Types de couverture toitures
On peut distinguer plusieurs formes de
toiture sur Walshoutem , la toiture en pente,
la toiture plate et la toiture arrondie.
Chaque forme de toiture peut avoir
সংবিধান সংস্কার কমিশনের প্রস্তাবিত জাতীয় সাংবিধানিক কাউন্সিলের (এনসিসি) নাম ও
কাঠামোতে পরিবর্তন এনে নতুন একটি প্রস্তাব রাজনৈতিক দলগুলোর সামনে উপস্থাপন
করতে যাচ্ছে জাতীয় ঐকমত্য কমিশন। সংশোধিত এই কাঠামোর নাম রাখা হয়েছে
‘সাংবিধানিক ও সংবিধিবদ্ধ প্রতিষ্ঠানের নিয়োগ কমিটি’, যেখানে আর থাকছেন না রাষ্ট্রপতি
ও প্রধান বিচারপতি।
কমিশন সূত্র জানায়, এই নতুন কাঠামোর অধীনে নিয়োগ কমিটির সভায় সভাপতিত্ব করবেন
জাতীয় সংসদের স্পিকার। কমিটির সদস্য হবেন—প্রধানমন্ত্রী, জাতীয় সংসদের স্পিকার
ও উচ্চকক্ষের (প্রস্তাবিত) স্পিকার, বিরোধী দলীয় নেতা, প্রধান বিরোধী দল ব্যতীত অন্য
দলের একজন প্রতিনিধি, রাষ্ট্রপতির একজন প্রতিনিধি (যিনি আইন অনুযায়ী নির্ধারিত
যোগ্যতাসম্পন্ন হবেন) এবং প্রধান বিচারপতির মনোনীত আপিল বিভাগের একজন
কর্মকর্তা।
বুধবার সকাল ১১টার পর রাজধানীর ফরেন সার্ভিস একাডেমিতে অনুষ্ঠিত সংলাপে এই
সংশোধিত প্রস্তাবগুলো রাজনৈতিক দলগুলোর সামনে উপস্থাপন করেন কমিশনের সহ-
---
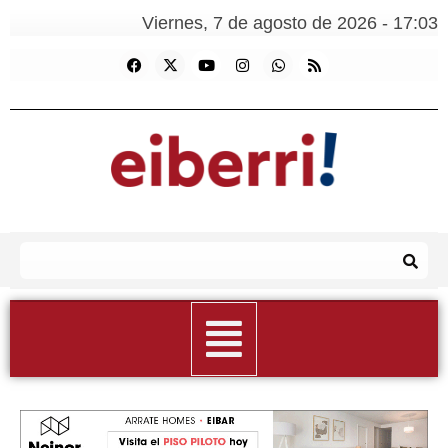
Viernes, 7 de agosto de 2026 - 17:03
...
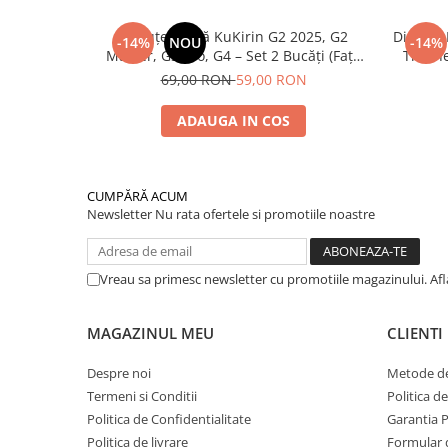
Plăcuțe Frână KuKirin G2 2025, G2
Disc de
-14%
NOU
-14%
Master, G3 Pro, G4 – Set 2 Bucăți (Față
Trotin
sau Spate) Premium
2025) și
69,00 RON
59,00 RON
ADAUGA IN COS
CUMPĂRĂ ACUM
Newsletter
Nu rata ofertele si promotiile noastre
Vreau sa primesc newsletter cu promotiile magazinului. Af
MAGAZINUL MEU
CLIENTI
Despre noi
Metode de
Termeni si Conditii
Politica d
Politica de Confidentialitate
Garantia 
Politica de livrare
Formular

## Work required:
Convert the lines in the records from the one with "Types de couverture toitures" up to and including the one with "ও উচ্চকক্ষের (প্রস্তাবিত)" into a JSON list of strings, one string per line, with blank lines omitted.

## Written solution:
[
  "Types de couverture toitures",
  "On peut distinguer plusieurs formes de",
  "toiture sur Walshoutem , la toiture en pente,",
  "la toiture plate et la toiture arrondie.",
  "Chaque forme de toiture peut avoir",
  "সংবিধান সংস্কার কমিশনের প্রস্তাবিত জাতীয় সাংবিধানিক কাউন্সিলের (এনসিসি) নাম ও",
  "কাঠামোতে পরিবর্তন এনে নতুন একটি প্রস্তাব রাজনৈতিক দলগুলোর সামনে উপস্থাপন",
  "করতে যাচ্ছে জাতীয় ঐকমত্য কমিশন। সংশোধিত এই কাঠামোর নাম রাখা হয়েছে",
  "‘সাংবিধানিক ও সংবিধিবদ্ধ প্রতিষ্ঠানের নিয়োগ কমিটি’, যেখানে আর থাকছেন না রাষ্ট্রপতি",
  "ও প্রধান বিচারপতি।",
  "কমিশন সূত্র জানায়, এই নতুন কাঠামোর অধীনে নিয়োগ কমিটির সভায় সভাপতিত্ব করবেন",
  "জাতীয় সংসদের স্পিকার। কমিটির সদস্য হবেন—প্রধানমন্ত্রী, জাতীয় সংসদের স্পিকার",
  "ও উচ্চকক্ষের (প্রস্তাবিত) স্পিকার, বিরোধী দলীয় নেতা, প্রধান বিরোধী দল ব্যতীত অন্য"
]